Student achievement has risen in most schools. But middle-class white families have left some schools that received more low-income students.

Via Edspresso.

Trilingual education

A new charter school in Sacramento will teach students in three languages, reports the Sacramento Bee.

Students will be taught in English, Spanish and Mandarin Chinese by teachers who are native speakers. They will practice by participating in video conferences with students in Beijing, Shanghai and Mexico City.

The program will teach about 120 students from kindergarten through third grade in the North Sacramento School District, where many students come from poor immigrant families. About 83 percent of the district’s students qualify for subsidized lunches, and 39 percent are not fluent in English.

This sounds way too ambitious. With only half the day spent learning in English, there’s a risk students won’t achieve fluency in any language.

Carnival of Education

This week’s Carnival of Education, hosted by Education in Texas, features a challenge from Matthew K. Tabor: Grade an essay by a prospective teacher. Then go to part two for Tabor’s analysis.

Untested, untaught

Sixty-two percent percent of school districts are spending more time teaching reading, writing and math in elementary school; 44 percent are spending less time on social studies, science, art and music, concludes a Center on Education Policy report. Schools are even cutting lunchtime. Only recess and phys ed are relatively untouched.

Districts who spent more time on reading and/or math increased instruction by 42 percent; instruction in untested subjects was cut by 31 percent. Nine percent of districts have lengthened the school day by an average of 18 minutes.

Districts with low-scoring schools are the most likely to shift their focus to reading and math.

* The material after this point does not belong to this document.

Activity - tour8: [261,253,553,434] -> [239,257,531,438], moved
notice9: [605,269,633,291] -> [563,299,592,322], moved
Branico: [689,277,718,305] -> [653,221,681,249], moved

The Washington Post cites reporter Linda Perlstein’s new book, Tested, on a Maryland school that successfully raised its abysmal test scores by focusing on reading, writing and math and neglecting social studies and science. (I also thought of the book, which I’ve just read.)

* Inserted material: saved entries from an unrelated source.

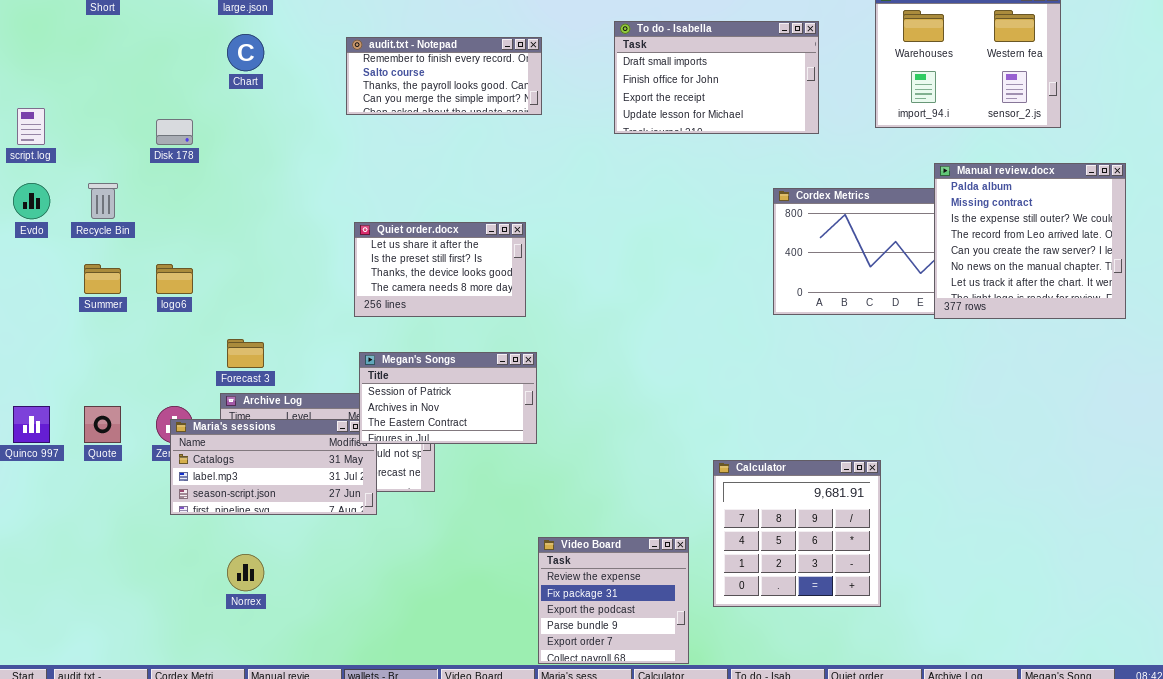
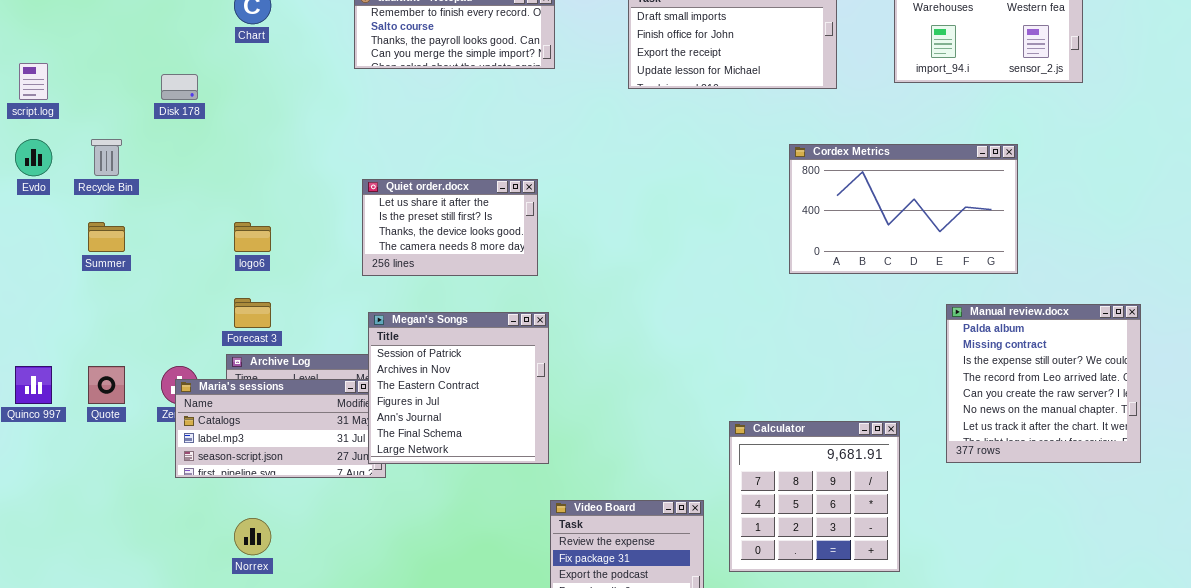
Manual review.docx: [934,163,1126,319] -> [946,304,1141,463], moved
logo6: [156,264,193,294] -> [234,222,271,252], moved
Megan's Songs: [359,352,537,444] -> [368,312,549,464], resized

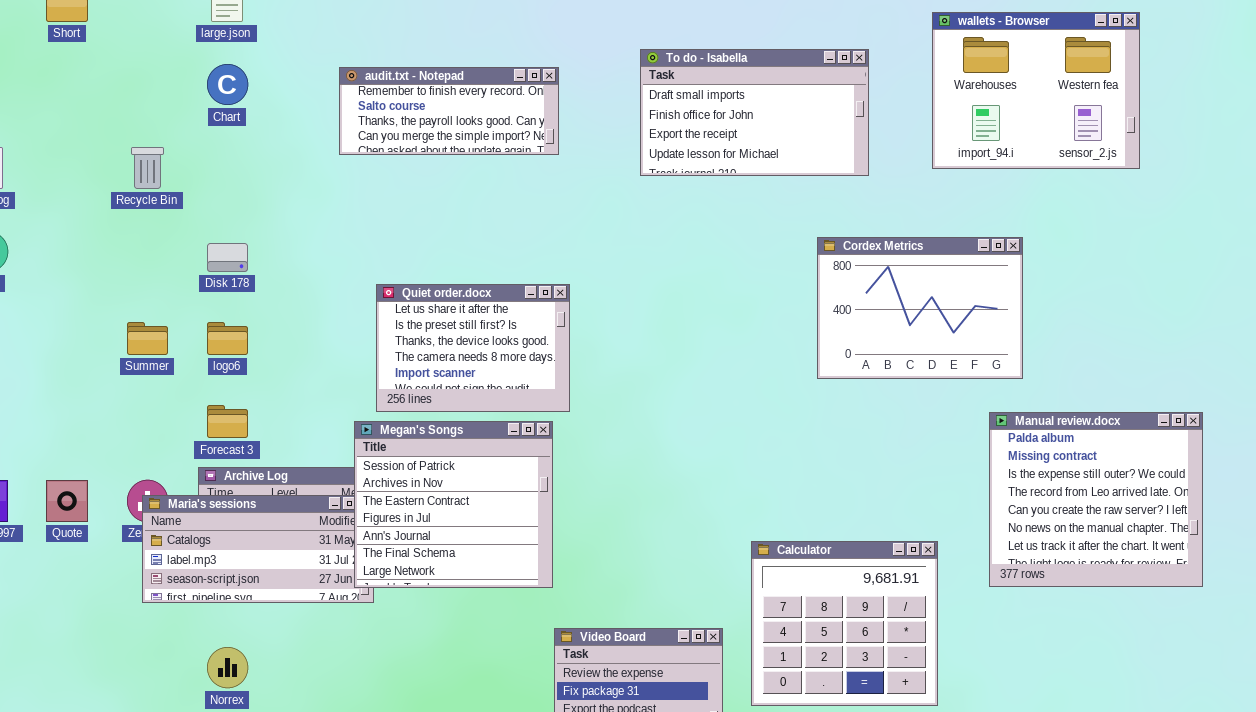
Disk 178: [161,74,198,100] -> [207,243,248,272], moved
Recycle Bin: [91,139,122,176] -> [131,147,164,189], moved
Cordex Metrics: [789,144,1018,274] -> [817,237,1023,379], resized
Quiet order.docx: [362,179,538,276] -> [376,284,570,412], moved, resized
Summer: [88,222,125,252] -> [127,322,168,355], moved

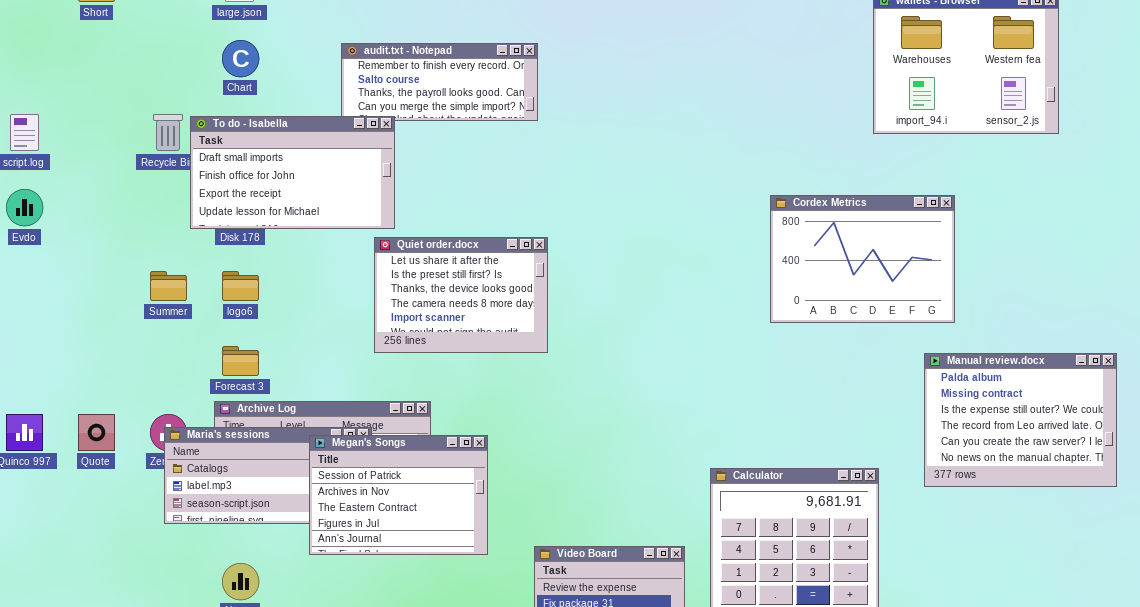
To do - Isabella: [640,49,869,176] -> [190,116,395,229], moved
Manual review.docx: [989,412,1203,587] -> [924,353,1117,487], resized
Megan's Songs: [354,421,553,588] -> [309,435,488,555], moved, resized

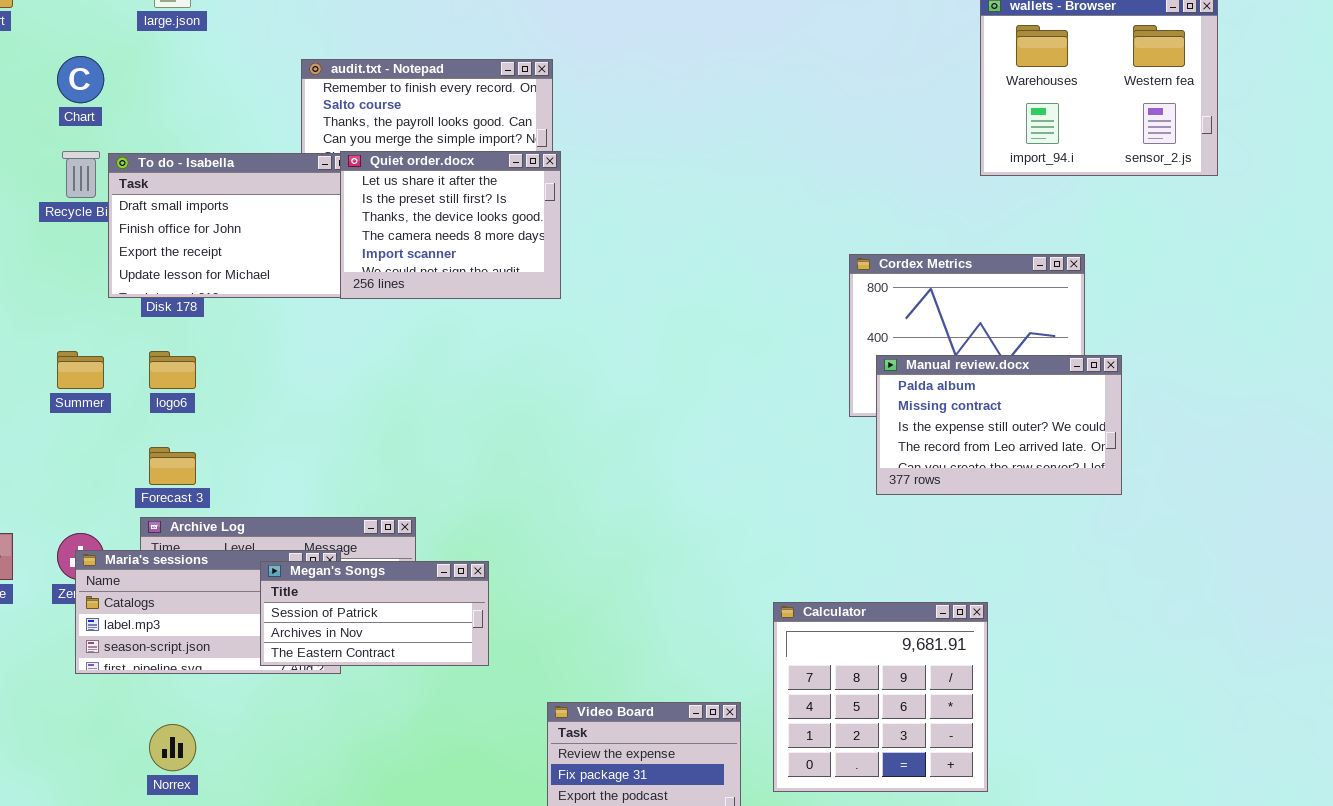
Chart: [222,40,259,77] -> [57,56,104,103], moved
Quiet order.docx: [374,237,548,353] -> [340,151,561,299], moved
Manual review.docx: [924,353,1117,487] -> [876,355,1122,495], moved, resized
Megan's Songs: [309,435,488,555] -> [260,561,489,666], resized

In one episode, she wrote that a child looked eagerly at petri dishes, thermometers and other science equipment in the back of her classroom and said, “I’d like to make inventions and experiments.” But her teacher was focused on the reading and math sections of the Maryland School Assessment. “After the MSA,” the teacher said, “we can do social studies and science.”

Overall, scores have gone up in history and science as well as in reading and math, suggesting that students do learn more in all subjects when they can read and calculate competently. However, it should be possible to teach more than the the three ‘rs with a longer day for the neediest students.

CEP suggests staggering testing requirements so students are tested one year in reading and math, the next year in social studies and science. The report also recommends researching how to incorporate reading and math skills into social studies, science, and other subjects. However, the center did not recommend lengthening the school day.

Adding hours, as some high-achieving inner city charter schools have done, is expensive, said Jack Jennings, the center’s president, “and we first have to assure ourselves that the current time is being used well.”

Often announcements, assemblies and other non-academic activities are allowed to eat into class time, says Education Sector’s Elena Silva.

Where you find a low-income, high-minority school with good test scores, like the one in Tested, you’ll find a school that defends its teaching time from interruptions and diversions.

Underdogs

I’ve got a short column on The Underdog Imperative at City Journal.

. . . when students compete outside their own schools, or above their skill levels, they learn how they measure up in the world. They learn the value of mistakes and how to bounce back from failure.

Also in City Journal, Sol Stern writes that mayor control of New York City schools is more spin than substance and teacher Marc Epstein details how the state’s U.S. history exam is nearly impossible to fail.

Carnival of Homeschooling

Tami hosts this week’s Carnival of Homeschooling, which has a state flower theme.